Data below:
◆ ◆ ◆

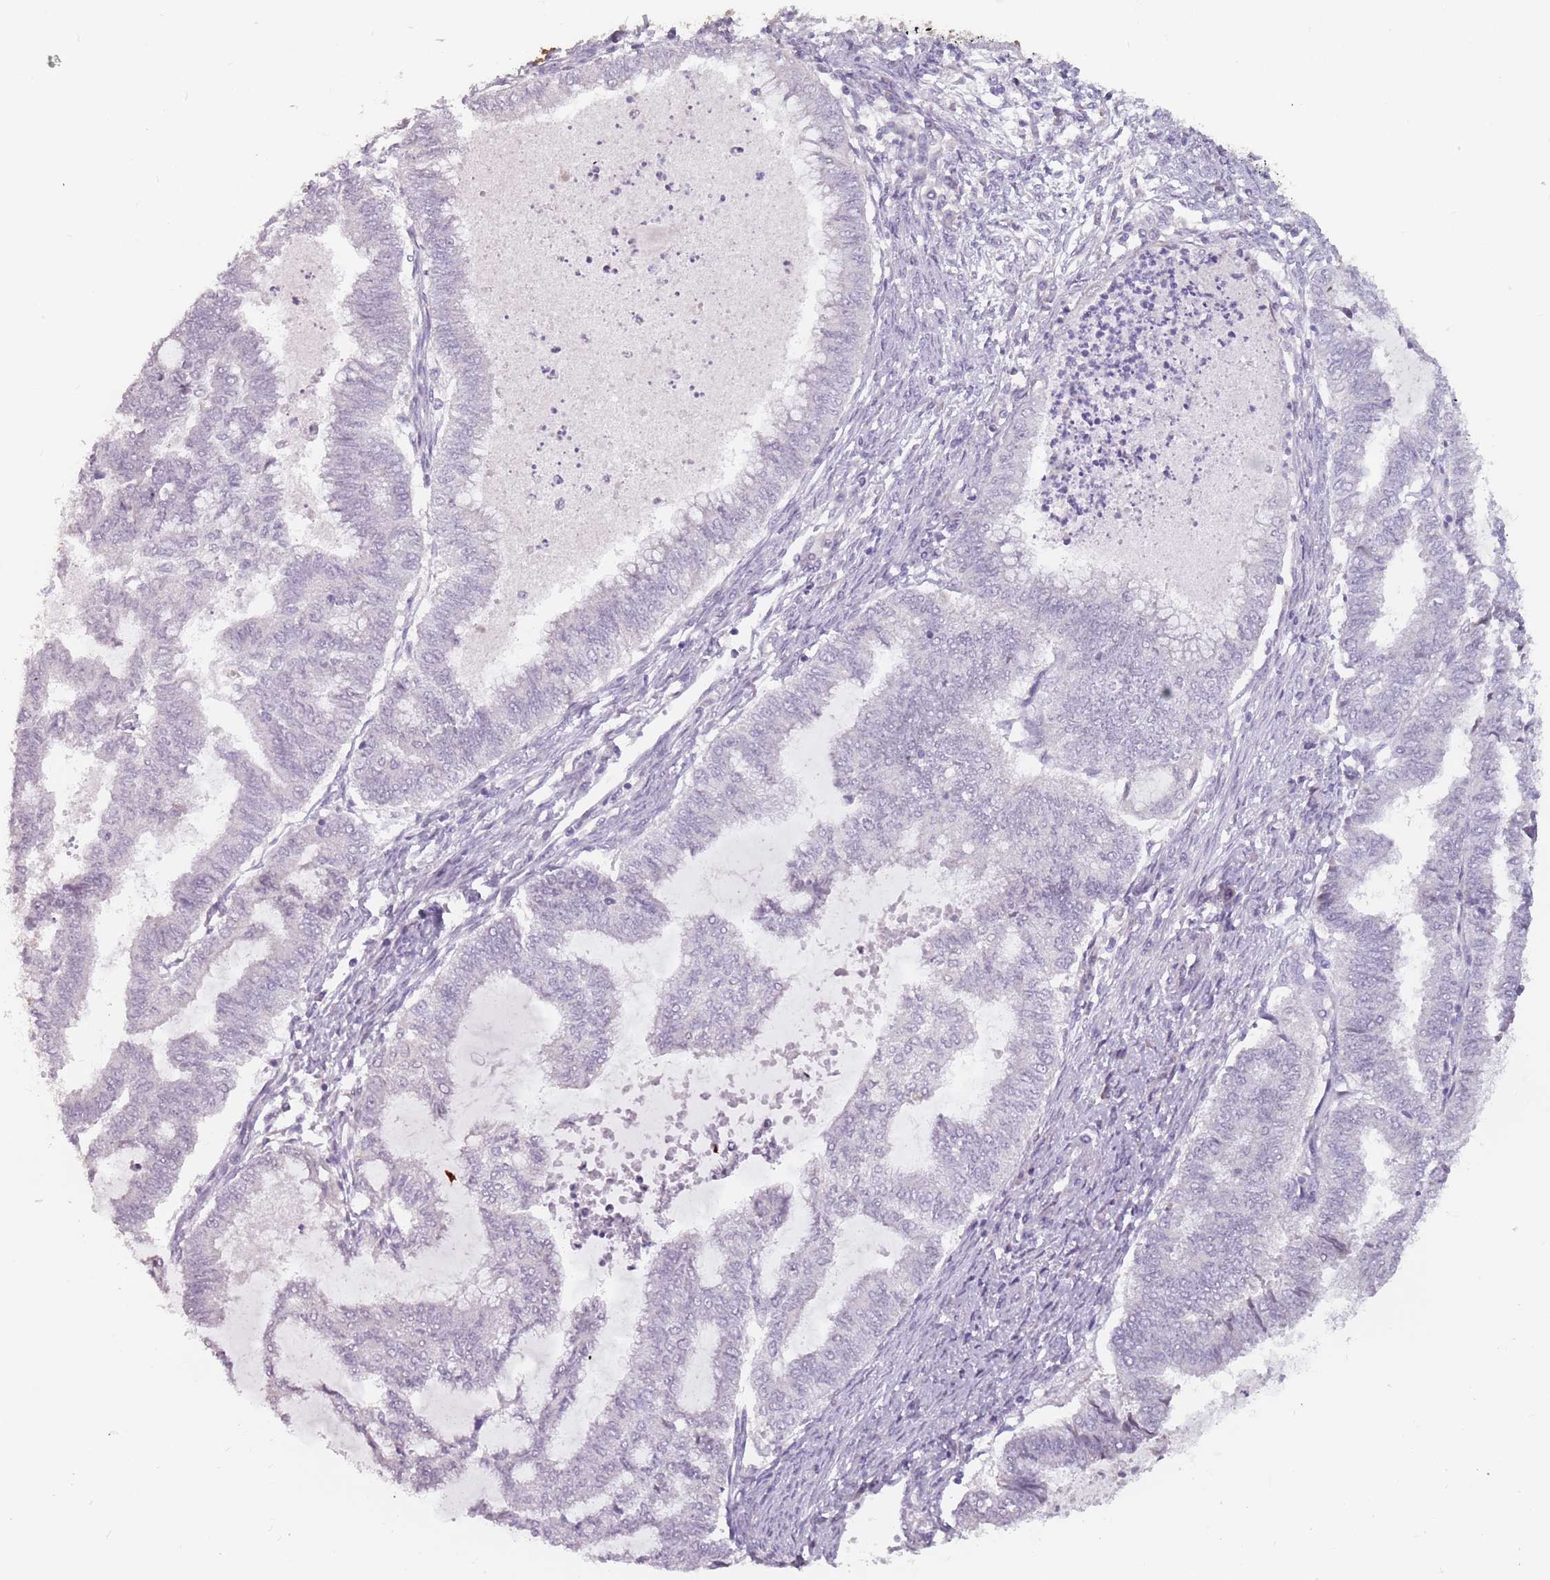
{"staining": {"intensity": "negative", "quantity": "none", "location": "none"}, "tissue": "endometrial cancer", "cell_type": "Tumor cells", "image_type": "cancer", "snomed": [{"axis": "morphology", "description": "Adenocarcinoma, NOS"}, {"axis": "topography", "description": "Endometrium"}], "caption": "Immunohistochemistry (IHC) of human endometrial cancer (adenocarcinoma) shows no positivity in tumor cells.", "gene": "CEP19", "patient": {"sex": "female", "age": 79}}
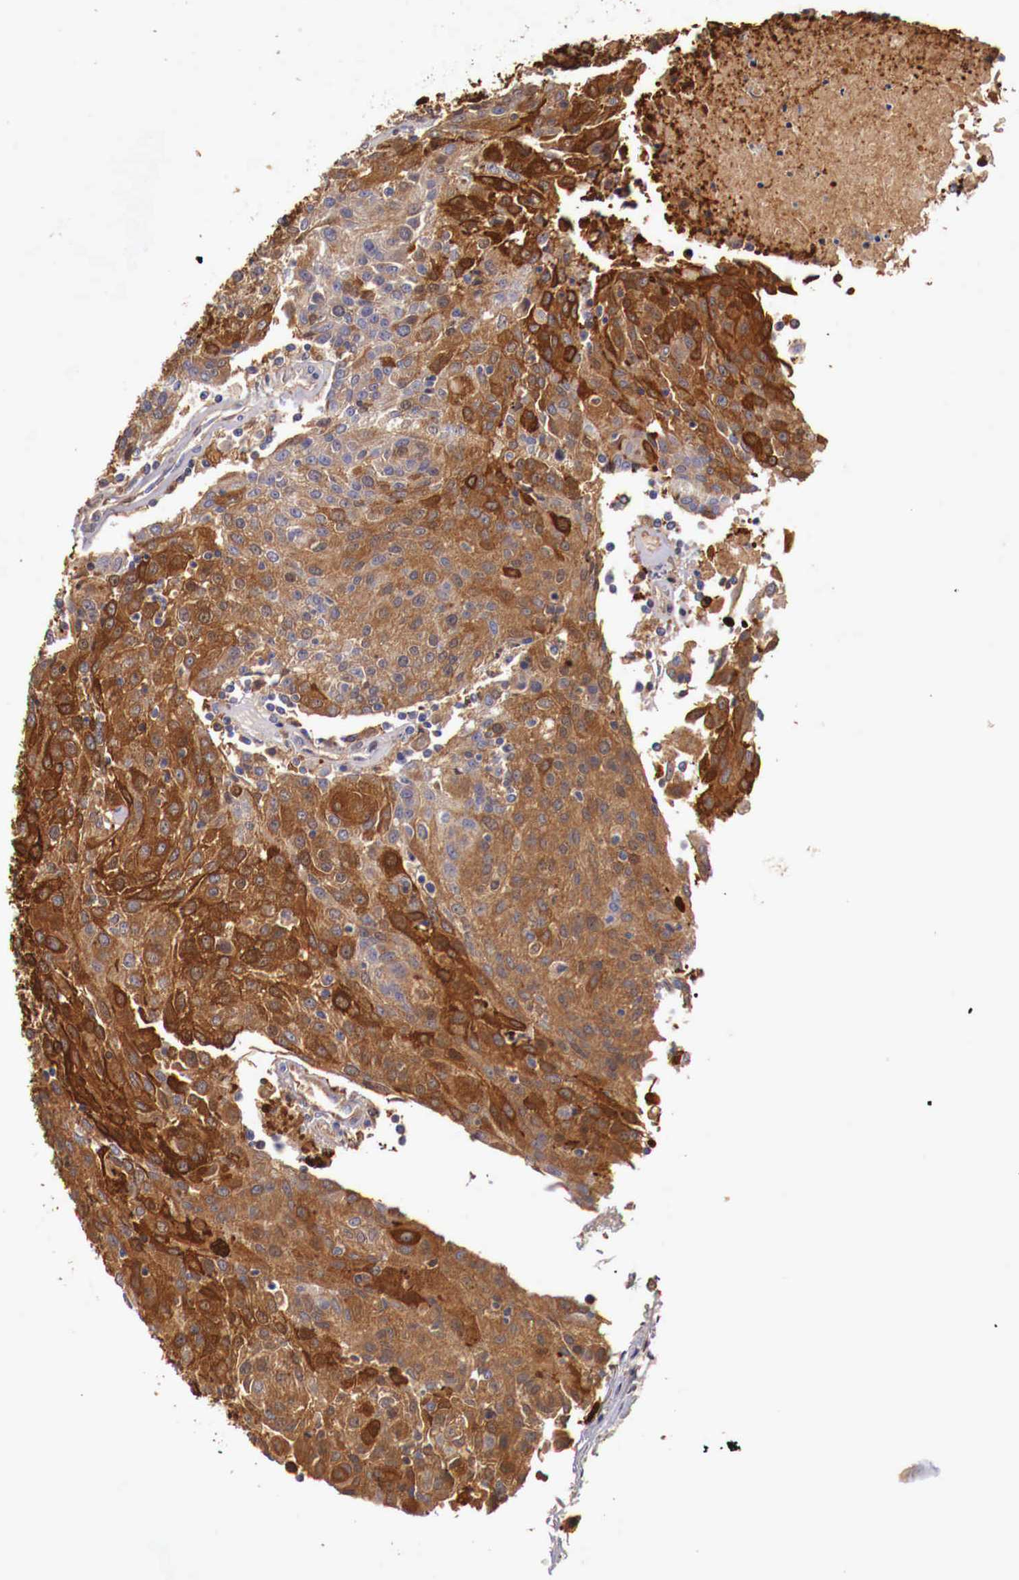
{"staining": {"intensity": "strong", "quantity": ">75%", "location": "cytoplasmic/membranous"}, "tissue": "urothelial cancer", "cell_type": "Tumor cells", "image_type": "cancer", "snomed": [{"axis": "morphology", "description": "Urothelial carcinoma, High grade"}, {"axis": "topography", "description": "Urinary bladder"}], "caption": "An immunohistochemistry (IHC) histopathology image of tumor tissue is shown. Protein staining in brown labels strong cytoplasmic/membranous positivity in urothelial cancer within tumor cells.", "gene": "PITPNA", "patient": {"sex": "female", "age": 85}}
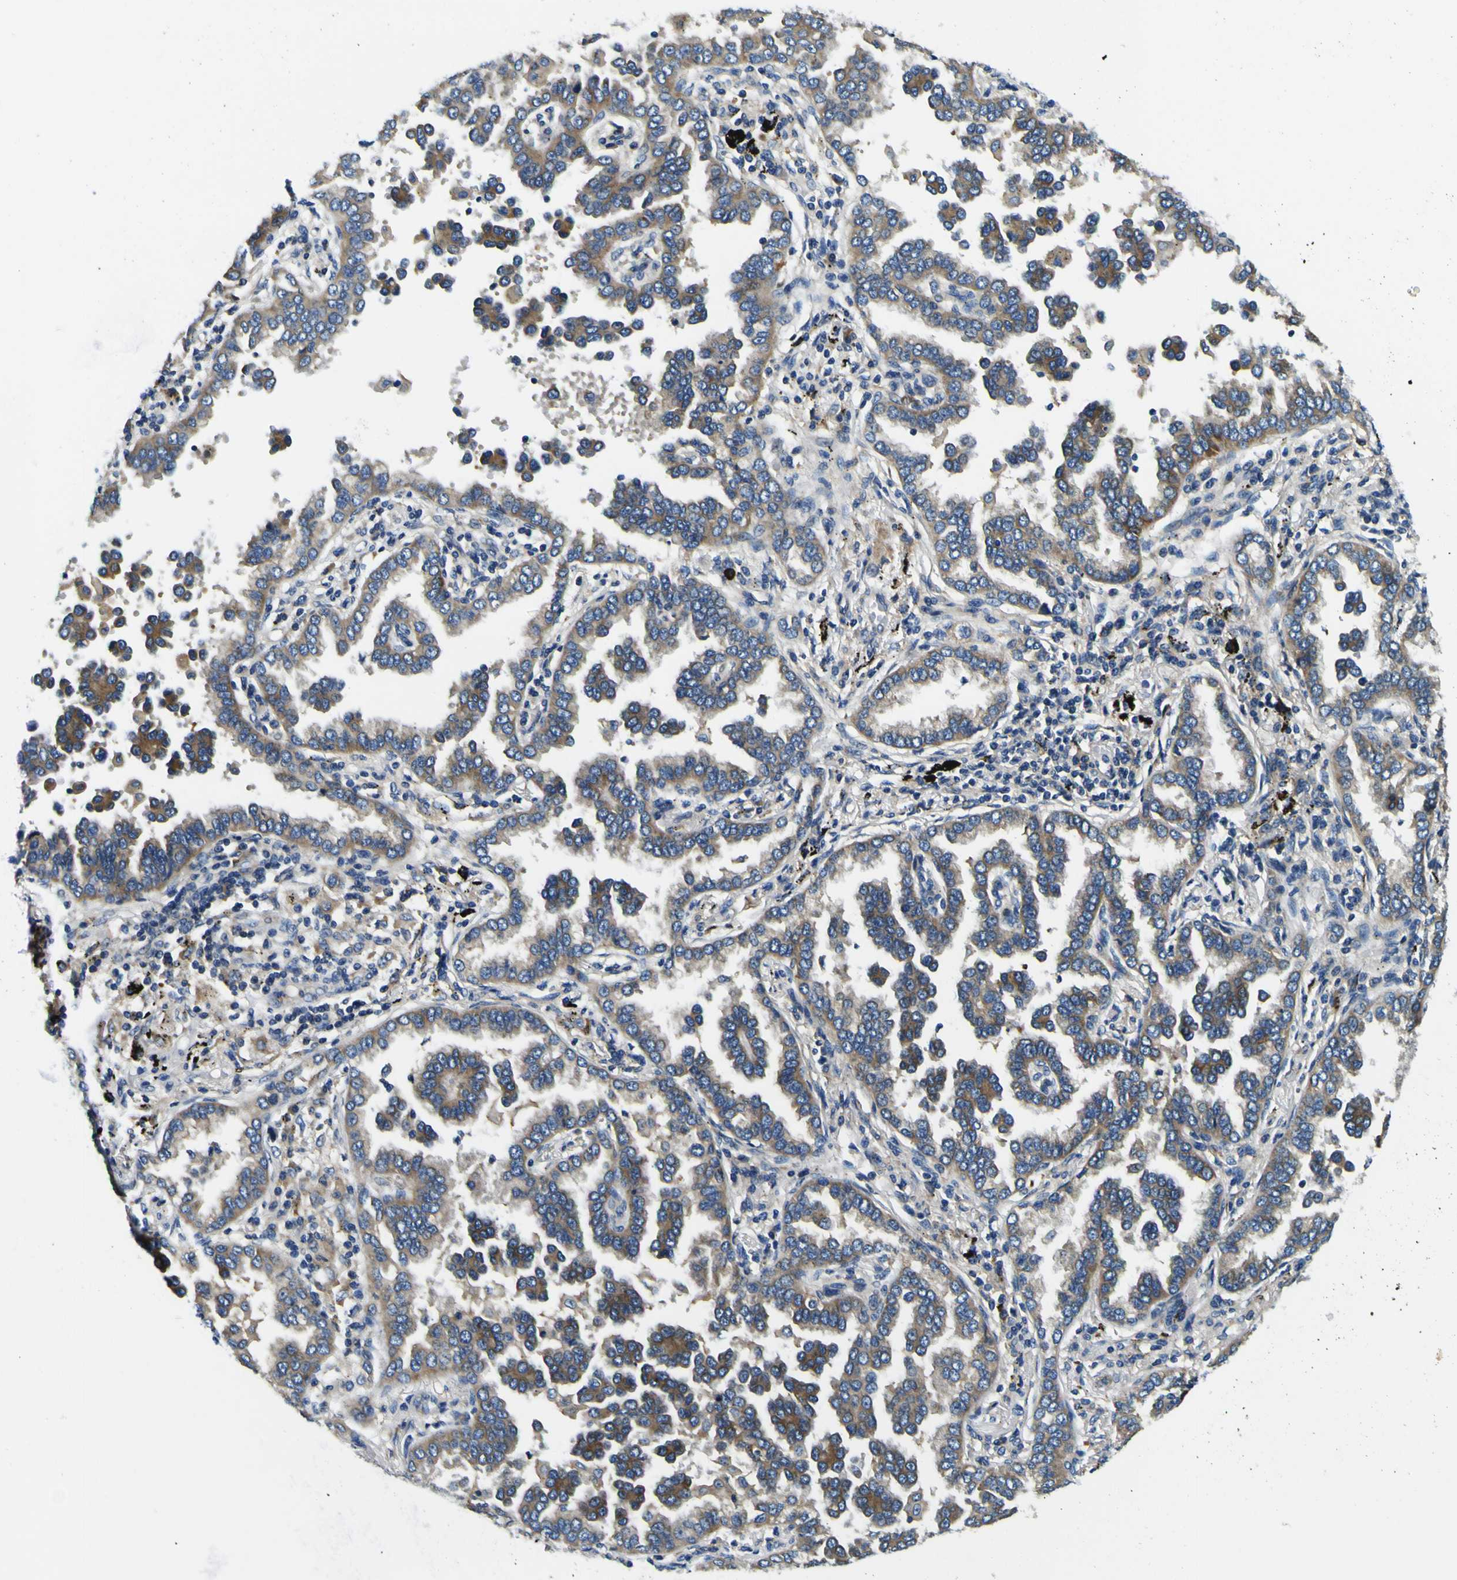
{"staining": {"intensity": "moderate", "quantity": ">75%", "location": "cytoplasmic/membranous"}, "tissue": "lung cancer", "cell_type": "Tumor cells", "image_type": "cancer", "snomed": [{"axis": "morphology", "description": "Normal tissue, NOS"}, {"axis": "morphology", "description": "Adenocarcinoma, NOS"}, {"axis": "topography", "description": "Lung"}], "caption": "Protein expression analysis of human lung cancer (adenocarcinoma) reveals moderate cytoplasmic/membranous staining in approximately >75% of tumor cells.", "gene": "CLSTN1", "patient": {"sex": "male", "age": 59}}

◆ ◆ ◆

Exercise brief: Omit the pictures, then retype the remaining material without a single change.

Solution to the exercise:
{"staining": {"intensity": "negative", "quantity": "none", "location": "none"}, "tissue": "endometrial cancer", "cell_type": "Tumor cells", "image_type": "cancer", "snomed": [{"axis": "morphology", "description": "Adenocarcinoma, NOS"}, {"axis": "topography", "description": "Endometrium"}], "caption": "Immunohistochemistry (IHC) of human endometrial cancer (adenocarcinoma) shows no positivity in tumor cells.", "gene": "CEP19", "patient": {"sex": "female", "age": 79}}
{"staining": {"intensity": "strong", "quantity": ">75%", "location": "cytoplasmic/membranous"}, "tissue": "urothelial cancer", "cell_type": "Tumor cells", "image_type": "cancer", "snomed": [{"axis": "morphology", "description": "Urothelial carcinoma, High grade"}, {"axis": "topography", "description": "Urinary bladder"}], "caption": "An immunohistochemistry (IHC) histopathology image of tumor tissue is shown. Protein staining in brown labels strong cytoplasmic/membranous positivity in urothelial cancer within tumor cells.", "gene": "PITPNA", "patient": {"sex": "female", "age": 85}}
{"staining": {"intensity": "moderate", "quantity": ">75%", "location": "cytoplasmic/membranous"}, "tissue": "lung cancer", "cell_type": "Tumor cells", "image_type": "cancer", "snomed": [{"axis": "morphology", "description": "Normal tissue, NOS"}, {"axis": "morphology", "description": "Adenocarcinoma, NOS"}, {"axis": "topography", "description": "Lung"}], "caption": "Protein expression analysis of human lung cancer (adenocarcinoma) reveals moderate cytoplasmic/membranous staining in approximately >75% of tumor cells.", "gene": "CLSTN1", "patient": {"sex": "male", "age": 59}}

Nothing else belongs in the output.